After Rothko's death, some scholars saw the Seagram Murals as related to Rothko’s battle with severe depression and his declining health. In the viewpoint of James E. Breslin, the Seagram Murals represented a human presence that has endured the “tragic” history of the twentieth century, or rather, Rothko’s own tragedies. From the conflict in his marriage to the pressures that the Seagram commission placed on his professional success, his obsession to control the situation led to paintings where the enormous size of the canvas evoked the monumentality of a “portal…a site of physical movement and emotional crisis.” Ultimately, the works represent Rothko's own life as he migrated into a new social reality that was "producing more and more frustration."

== Exhibition ==

Rothko donated nine of the murals to London's Tate Gallery in 1969. The Tate Liverpool exhibited these with three additional from Rothko's estate in 1988 to recreate what would have shown in the restaurant.

Loaned from Rothko's estate, Pace Gallery showed ten of the second series murals in 1978. The Rothko Foundation donated six murals in 1985 to the Washington National Gallery of Art, which created a dedicated Rothko room "as intended" by the artist. The Kunsthalle Basel showed 30 of the murals.
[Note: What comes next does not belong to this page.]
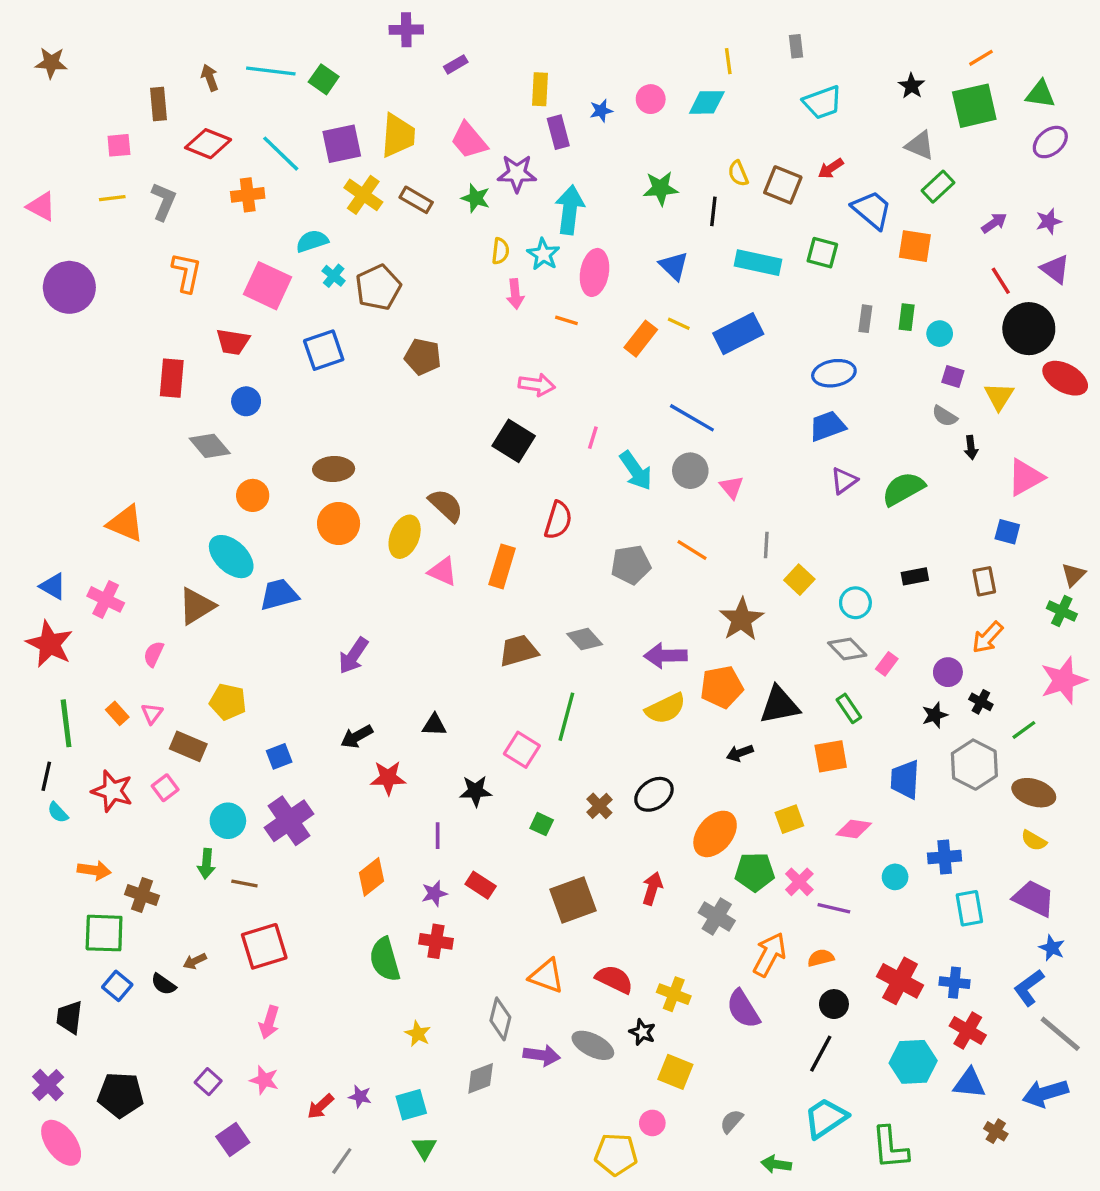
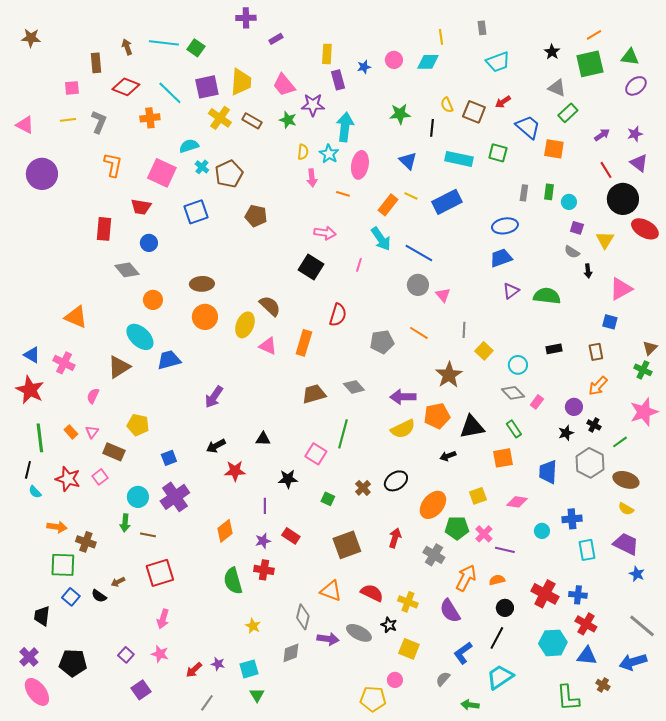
cyan arrow: (636, 471) -> (381, 239), moved
green semicircle: (903, 489) -> (547, 296), turned 36
blue L-shape: (1029, 988) -> (463, 653), moved
green L-shape: (890, 1148) -> (568, 698), moved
As of 1998, the murals were split between London's Tate Gallery (nine), Japan's Kawamura Memorial Museum (seven), Washington's National Gallery of Art (13), and the Rothko family collections. With the Kawamura Museum's shutdown in 2025, the seven murals will be relocated to their own room in Tokyo's International House of Japan in 2030.

The National Gallery of Art exhibited the murals in Mark Rothko: Seagram Murals from December 6, 2011 - July 22, 2012.  The exhibit included “… several paintings deriving from the so-called Seagram Mural project.”